Thanks to the huge amount of the public investment, GDP growth in 2020 was 2.91 per cent. So what will provide growth momentum in 2021?
We cannot confirm that public investment disbursement was the only driving force of the economic growth in 2020, although the scale and speed of disbursement has been the biggest and fastest ever.
There are three key sectors for boosting GDP value – agriculture, industry, and services. So the size of GDP depends on numerous driving forces, not only one area.
However, we can see the role of public investment. Around a third of GDP value is contributed by total development investment capital, which is made 25 per cent by public investment. That means public investment can capture around 6-7 per cent of GDP only.
Of course, this is the estimation of the direct contribution of the public investment into GDP, excluding spillover effects of projects to GDP. This also reaffirms that public investment disbursement plays an important role, but is not the only factor.
The government and National Assembly (NA) have already planned $119.5 billion for mid-term public investment. Can you share more details of implementation this year and for 2021-2025 as a whole?
The portfolio of the new mid-term period of 2021-2025 will be approved by the new-tenure NA, which will be formed in the middle of the year. In the first half of 2021, investors will implement projects approved last year.

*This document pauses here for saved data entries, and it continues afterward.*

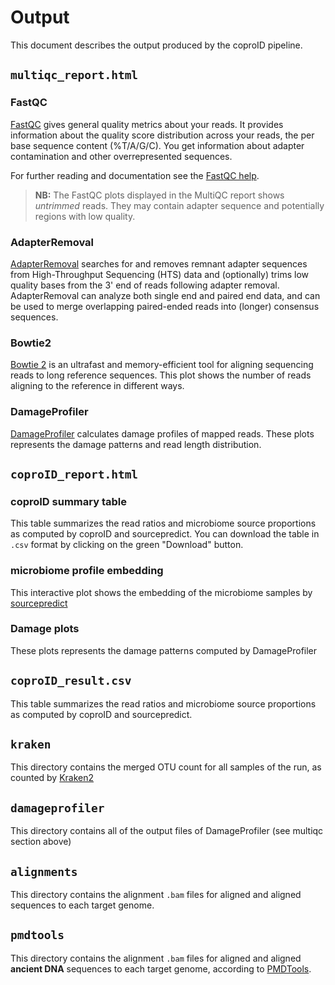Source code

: # Output

This document describes the output produced by the coproID pipeline.

## `multiqc_report.html`

### FastQC

[FastQC](http://www.bioinformatics.babraham.ac.uk/projects/fastqc/) gives general quality metrics about your reads. It provides information about the quality score distribution across your reads, the per base sequence content (%T/A/G/C). You get information about adapter contamination and other overrepresented sequences.

For further reading and documentation see the [FastQC help](http://www.bioinformatics.babraham.ac.uk/projects/fastqc/Help/).

> **NB:** The FastQC plots displayed in the MultiQC report shows _untrimmed_ reads. They may contain adapter sequence and potentially regions with low quality.

### AdapterRemoval

[AdapterRemoval](https://github.com/MikkelSchubert/adapterremoval) searches for and removes remnant adapter sequences from High-Throughput Sequencing (HTS) data and (optionally) trims low quality bases from the 3' end of reads following adapter removal. AdapterRemoval can analyze both single end and paired end data, and can be used to merge overlapping paired-ended reads into (longer) consensus sequences.

### Bowtie2

[Bowtie 2](http://bowtie-bio.sourceforge.net/bowtie2/index.shtml) is an ultrafast and memory-efficient tool for aligning sequencing reads to long reference sequences.
This plot shows the number of reads aligning to the reference in different ways.

### DamageProfiler

[DamageProfiler](https://github.com/Integrative-Transcriptomics/DamageProfiler) calculates damage profiles of mapped reads.
These plots represents the damage patterns and read length distribution.

## `coproID_report.html`

### coproID summary table

This table summarizes the read ratios and microbiome source proportions as computed by coproID and sourcepredict.
You can download the table in `.csv` format by clicking on the green "Download" button.

### microbiome profile embedding

This interactive plot shows the embedding of the microbiome samples by [sourcepredict](https://github.com/maxibor/sourcepredict)

### Damage plots

These plots represents the damage patterns computed by DamageProfiler

## `coproID_result.csv`

This table summarizes the read ratios and microbiome source proportions as computed by coproID and sourcepredict.

## `kraken`

This directory contains the merged OTU count for all samples of the run, as counted by [Kraken2](https://ccb.jhu.edu/software/kraken2/)

## `damageprofiler`

This directory contains all of the output files of DamageProfiler (see multiqc section above)

## `alignments`

This directory contains the alignment `.bam` files for aligned and aligned sequences to each target genome.

## `pmdtools`

This directory contains the alignment `.bam` files for aligned and aligned **ancient DNA** sequences to each target genome, according to [PMDTools](https://github.com/pontussk/PMDtools).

There are two types of projects for the first half of the year. Those which have yet to be developed but had already been listed in the mid-term plan for 2016-2020 will be carried out in the first half of 2021, if they received approval before December 31, 2020.
Meanwhile projects that have never been listed or proposed in any public investment plan previously will be put into the mid-term plan in 2021-2025, and await approval by the new-tenure NA to be allocated in the budget. So investors, localities, ministries, and agencies should exercise all procedures in order to start bidding, investing, and developing right after approval.
The Ministry of Planning and Investment will collect all proposals and portfolios from localities, ministries, and agencies in May to submit to the government in June, and to the NA in July.
The process means the public investment plan for the next period has yet to be built, so how can the government assess the ability to achieve growth of 6.5 per cent in 2021?
It will be quite difficult to grow that much in 2021, from 2.91 per cent in 2020, but GDP growth of the country was of course much higher at 6.8, 7.08, and 7.02 per cent before the pandemic hit. Thereby, GDP growth at 6.5 per cent in 2021 would signal a proper recovery rather than a real increase.
We do believe, however, that the target set forth is approachable thanks to the recovery signals of the three driving forces of consumption, export value, and investment. Of these, agricultural and industrial production is brighter, while some types of services are still hurting, although some other areas are developing well.
Export value is expected to increase continuously thanks to new free trade agreements, and public investment disbursement in 2021 is expected to be equivalent or higher than the result of 2020.
However, some unpredictable factors include the COVID-19 pandemic, the effectiveness of vaccines, and natural disasters. I hope that vaccines can control the pandemic outbreak and countries can then open for travel, trade, and investment, although there could be a “vaccine war” in 2021-2022.